(Dataset entries)

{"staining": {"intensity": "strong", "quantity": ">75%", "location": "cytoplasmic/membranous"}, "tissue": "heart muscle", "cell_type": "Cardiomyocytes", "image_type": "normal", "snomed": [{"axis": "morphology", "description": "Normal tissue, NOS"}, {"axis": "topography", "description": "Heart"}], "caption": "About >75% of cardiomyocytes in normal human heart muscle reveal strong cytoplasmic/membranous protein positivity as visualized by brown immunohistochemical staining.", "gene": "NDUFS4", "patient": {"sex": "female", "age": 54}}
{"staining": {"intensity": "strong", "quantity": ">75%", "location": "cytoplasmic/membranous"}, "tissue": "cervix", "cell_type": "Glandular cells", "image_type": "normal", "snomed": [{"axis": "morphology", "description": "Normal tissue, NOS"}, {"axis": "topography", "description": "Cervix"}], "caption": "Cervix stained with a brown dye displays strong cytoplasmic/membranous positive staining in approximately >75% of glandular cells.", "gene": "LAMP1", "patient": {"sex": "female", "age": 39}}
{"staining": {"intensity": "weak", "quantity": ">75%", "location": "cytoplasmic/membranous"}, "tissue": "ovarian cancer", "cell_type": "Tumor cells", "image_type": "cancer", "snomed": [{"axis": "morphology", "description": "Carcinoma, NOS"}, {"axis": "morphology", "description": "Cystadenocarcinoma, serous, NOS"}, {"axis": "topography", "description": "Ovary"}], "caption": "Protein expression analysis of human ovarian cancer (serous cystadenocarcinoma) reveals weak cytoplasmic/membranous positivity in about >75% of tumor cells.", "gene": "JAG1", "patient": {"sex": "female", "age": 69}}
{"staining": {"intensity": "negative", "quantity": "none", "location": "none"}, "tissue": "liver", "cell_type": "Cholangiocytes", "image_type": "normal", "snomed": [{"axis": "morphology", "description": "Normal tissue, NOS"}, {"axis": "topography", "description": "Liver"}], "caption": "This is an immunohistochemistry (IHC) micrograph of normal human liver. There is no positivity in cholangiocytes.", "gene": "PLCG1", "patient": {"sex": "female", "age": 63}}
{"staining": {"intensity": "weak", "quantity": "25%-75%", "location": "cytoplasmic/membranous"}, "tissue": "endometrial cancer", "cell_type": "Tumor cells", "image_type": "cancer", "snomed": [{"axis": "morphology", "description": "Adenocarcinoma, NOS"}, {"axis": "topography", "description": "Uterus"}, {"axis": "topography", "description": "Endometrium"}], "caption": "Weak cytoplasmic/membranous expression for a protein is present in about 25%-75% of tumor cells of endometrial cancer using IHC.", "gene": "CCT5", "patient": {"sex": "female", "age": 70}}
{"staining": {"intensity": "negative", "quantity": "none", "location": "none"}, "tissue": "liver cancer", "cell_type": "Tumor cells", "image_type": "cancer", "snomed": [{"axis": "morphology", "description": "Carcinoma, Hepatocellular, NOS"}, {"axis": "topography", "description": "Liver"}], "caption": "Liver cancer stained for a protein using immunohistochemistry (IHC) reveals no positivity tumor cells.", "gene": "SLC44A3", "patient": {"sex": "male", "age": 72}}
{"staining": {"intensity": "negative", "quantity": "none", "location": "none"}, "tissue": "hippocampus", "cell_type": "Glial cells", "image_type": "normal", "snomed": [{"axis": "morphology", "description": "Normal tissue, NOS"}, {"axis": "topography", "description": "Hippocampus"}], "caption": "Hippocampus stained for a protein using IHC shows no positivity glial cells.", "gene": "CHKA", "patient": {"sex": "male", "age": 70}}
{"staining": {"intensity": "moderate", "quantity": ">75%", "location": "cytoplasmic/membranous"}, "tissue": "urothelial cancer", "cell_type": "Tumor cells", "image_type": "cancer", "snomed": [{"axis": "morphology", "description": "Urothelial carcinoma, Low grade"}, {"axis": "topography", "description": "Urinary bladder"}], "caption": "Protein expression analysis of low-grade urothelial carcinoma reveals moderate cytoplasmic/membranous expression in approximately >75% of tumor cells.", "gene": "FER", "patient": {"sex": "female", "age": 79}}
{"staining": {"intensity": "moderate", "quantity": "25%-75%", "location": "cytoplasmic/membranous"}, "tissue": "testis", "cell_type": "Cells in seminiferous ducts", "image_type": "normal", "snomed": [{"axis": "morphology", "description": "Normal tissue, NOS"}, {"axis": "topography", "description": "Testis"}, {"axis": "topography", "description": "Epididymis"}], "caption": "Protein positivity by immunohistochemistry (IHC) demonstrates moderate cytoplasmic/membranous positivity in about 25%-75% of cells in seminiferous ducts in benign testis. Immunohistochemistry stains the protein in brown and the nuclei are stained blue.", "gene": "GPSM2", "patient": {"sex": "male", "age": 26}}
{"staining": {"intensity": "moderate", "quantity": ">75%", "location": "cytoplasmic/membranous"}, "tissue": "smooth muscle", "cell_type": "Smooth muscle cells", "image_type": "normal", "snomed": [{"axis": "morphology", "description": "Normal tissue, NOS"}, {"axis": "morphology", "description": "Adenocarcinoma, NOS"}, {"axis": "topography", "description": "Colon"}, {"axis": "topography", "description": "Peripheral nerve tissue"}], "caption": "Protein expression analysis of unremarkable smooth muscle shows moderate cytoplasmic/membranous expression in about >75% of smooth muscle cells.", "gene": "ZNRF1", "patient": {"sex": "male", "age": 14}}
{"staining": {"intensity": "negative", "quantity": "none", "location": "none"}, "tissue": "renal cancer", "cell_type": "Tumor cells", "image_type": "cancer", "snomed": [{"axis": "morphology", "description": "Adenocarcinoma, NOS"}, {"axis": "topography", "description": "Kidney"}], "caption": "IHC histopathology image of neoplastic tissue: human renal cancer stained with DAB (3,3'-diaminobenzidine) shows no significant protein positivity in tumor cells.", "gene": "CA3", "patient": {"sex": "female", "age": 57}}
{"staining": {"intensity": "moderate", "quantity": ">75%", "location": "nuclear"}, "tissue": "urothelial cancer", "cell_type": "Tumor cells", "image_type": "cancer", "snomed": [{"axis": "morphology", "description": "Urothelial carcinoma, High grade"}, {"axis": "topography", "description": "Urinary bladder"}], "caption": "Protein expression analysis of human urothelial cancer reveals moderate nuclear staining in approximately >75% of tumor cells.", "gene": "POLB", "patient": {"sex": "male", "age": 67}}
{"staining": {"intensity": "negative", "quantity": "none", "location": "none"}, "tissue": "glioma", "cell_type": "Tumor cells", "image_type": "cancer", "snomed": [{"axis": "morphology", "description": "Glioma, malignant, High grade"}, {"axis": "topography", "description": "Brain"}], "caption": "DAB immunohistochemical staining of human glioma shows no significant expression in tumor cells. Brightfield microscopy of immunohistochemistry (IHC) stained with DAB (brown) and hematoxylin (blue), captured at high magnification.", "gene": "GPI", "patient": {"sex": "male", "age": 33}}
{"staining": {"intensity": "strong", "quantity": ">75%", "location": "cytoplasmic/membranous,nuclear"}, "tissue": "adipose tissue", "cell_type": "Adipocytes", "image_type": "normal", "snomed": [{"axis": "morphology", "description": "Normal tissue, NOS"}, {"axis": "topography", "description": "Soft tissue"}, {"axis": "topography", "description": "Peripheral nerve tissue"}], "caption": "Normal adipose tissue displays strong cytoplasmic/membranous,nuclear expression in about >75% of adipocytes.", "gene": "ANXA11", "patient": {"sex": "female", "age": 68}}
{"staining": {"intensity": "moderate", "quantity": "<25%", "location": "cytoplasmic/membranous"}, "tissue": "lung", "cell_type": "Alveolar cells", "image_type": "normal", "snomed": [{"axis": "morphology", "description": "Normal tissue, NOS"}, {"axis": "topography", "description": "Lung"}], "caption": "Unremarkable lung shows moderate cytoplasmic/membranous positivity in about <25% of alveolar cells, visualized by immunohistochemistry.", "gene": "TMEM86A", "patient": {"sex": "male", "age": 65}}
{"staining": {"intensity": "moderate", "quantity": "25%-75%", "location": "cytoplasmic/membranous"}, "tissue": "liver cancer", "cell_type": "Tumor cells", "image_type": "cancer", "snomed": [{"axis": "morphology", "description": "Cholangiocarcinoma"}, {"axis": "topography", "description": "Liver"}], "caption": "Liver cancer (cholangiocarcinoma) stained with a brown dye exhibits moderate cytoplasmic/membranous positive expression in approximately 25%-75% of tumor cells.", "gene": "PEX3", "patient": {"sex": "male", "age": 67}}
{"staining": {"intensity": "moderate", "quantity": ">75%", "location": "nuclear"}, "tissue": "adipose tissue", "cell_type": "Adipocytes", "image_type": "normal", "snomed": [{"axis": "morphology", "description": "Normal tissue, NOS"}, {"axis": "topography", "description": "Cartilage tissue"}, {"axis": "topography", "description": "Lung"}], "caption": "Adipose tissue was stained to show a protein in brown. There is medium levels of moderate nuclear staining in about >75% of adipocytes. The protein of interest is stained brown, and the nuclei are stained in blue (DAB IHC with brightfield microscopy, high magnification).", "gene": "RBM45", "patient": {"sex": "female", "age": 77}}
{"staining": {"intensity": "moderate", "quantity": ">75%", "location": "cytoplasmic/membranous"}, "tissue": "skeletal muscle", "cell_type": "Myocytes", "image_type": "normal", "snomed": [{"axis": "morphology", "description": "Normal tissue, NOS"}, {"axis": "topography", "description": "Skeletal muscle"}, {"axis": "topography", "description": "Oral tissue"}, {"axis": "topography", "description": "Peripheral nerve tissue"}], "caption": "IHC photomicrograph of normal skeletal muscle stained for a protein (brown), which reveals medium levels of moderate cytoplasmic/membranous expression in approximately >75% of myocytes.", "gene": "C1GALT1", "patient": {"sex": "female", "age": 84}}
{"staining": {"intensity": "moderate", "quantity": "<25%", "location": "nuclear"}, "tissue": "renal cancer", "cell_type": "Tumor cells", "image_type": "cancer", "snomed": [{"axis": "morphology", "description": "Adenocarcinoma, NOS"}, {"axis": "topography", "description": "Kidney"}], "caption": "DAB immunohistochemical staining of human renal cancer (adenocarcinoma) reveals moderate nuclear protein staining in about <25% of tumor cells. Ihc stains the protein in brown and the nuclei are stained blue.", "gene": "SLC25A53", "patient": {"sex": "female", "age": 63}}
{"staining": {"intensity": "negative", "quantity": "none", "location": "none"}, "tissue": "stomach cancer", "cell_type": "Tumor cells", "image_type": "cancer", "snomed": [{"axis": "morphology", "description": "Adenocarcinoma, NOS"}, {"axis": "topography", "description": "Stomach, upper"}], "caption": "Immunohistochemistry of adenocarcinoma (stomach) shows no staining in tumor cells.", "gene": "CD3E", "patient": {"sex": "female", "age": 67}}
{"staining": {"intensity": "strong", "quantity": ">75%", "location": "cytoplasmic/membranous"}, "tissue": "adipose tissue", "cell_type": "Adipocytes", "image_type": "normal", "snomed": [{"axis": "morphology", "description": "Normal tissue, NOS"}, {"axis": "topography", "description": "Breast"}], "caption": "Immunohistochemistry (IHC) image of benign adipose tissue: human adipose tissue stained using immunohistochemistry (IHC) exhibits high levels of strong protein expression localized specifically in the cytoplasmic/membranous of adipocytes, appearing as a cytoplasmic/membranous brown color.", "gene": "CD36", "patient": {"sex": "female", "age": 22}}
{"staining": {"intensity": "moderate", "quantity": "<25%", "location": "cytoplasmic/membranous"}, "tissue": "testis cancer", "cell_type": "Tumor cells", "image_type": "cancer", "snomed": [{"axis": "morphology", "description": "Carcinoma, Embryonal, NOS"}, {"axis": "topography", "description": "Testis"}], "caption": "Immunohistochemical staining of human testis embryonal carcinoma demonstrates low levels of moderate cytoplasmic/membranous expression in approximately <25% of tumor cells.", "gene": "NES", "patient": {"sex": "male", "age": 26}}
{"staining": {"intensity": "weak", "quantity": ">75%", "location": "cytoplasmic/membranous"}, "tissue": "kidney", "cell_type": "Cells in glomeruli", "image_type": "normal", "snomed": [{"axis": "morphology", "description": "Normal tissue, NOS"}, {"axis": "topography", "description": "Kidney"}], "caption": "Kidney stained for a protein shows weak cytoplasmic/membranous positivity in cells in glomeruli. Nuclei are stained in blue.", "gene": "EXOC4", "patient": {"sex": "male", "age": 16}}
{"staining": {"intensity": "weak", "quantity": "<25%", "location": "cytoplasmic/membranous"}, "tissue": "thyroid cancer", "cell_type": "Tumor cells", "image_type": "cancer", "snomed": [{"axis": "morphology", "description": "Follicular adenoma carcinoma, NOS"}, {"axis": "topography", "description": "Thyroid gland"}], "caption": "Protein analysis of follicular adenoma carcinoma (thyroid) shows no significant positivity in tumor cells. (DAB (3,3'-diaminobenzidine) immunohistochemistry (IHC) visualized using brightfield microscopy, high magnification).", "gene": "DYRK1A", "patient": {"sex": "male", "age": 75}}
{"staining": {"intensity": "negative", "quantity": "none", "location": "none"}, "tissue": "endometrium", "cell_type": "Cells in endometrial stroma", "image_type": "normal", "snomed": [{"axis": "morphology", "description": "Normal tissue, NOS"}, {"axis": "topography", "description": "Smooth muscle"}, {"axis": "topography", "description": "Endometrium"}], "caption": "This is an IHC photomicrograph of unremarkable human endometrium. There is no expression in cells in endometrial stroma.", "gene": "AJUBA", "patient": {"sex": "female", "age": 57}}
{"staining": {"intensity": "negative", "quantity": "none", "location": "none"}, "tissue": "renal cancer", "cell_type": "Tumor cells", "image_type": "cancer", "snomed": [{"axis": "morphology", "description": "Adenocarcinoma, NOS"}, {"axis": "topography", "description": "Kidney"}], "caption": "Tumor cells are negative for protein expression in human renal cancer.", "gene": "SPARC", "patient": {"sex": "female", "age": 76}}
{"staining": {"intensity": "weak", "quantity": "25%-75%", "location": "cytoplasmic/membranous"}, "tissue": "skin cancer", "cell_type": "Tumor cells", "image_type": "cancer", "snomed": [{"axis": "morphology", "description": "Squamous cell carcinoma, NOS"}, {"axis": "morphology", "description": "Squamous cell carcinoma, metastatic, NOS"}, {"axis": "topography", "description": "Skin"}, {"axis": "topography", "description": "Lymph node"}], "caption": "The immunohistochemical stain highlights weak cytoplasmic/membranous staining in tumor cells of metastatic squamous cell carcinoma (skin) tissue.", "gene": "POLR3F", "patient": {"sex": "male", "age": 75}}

__The task__:
Restate exactly the records above from their first line through the line that holds "brown dye displays", please, including both and leaving out all others.

__Solution to the exercise__:
{"staining": {"intensity": "strong", "quantity": ">75%", "location": "cytoplasmic/membranous"}, "tissue": "heart muscle", "cell_type": "Cardiomyocytes", "image_type": "normal", "snomed": [{"axis": "morphology", "description": "Normal tissue, NOS"}, {"axis": "topography", "description": "Heart"}], "caption": "About >75% of cardiomyocytes in normal human heart muscle reveal strong cytoplasmic/membranous protein positivity as visualized by brown immunohistochemical staining.", "gene": "NDUFS4", "patient": {"sex": "female", "age": 54}}
{"staining": {"intensity": "strong", "quantity": ">75%", "location": "cytoplasmic/membranous"}, "tissue": "cervix", "cell_type": "Glandular cells", "image_type": "normal", "snomed": [{"axis": "morphology", "description": "Normal tissue, NOS"}, {"axis": "topography", "description": "Cervix"}], "caption": "Cervix stained with a brown dye displays strong cytoplasmic/membranous positive staining in approximately >75% of glandular cells.", "gene": "LAMP1", "patient": {"sex": "female", "age": 39}}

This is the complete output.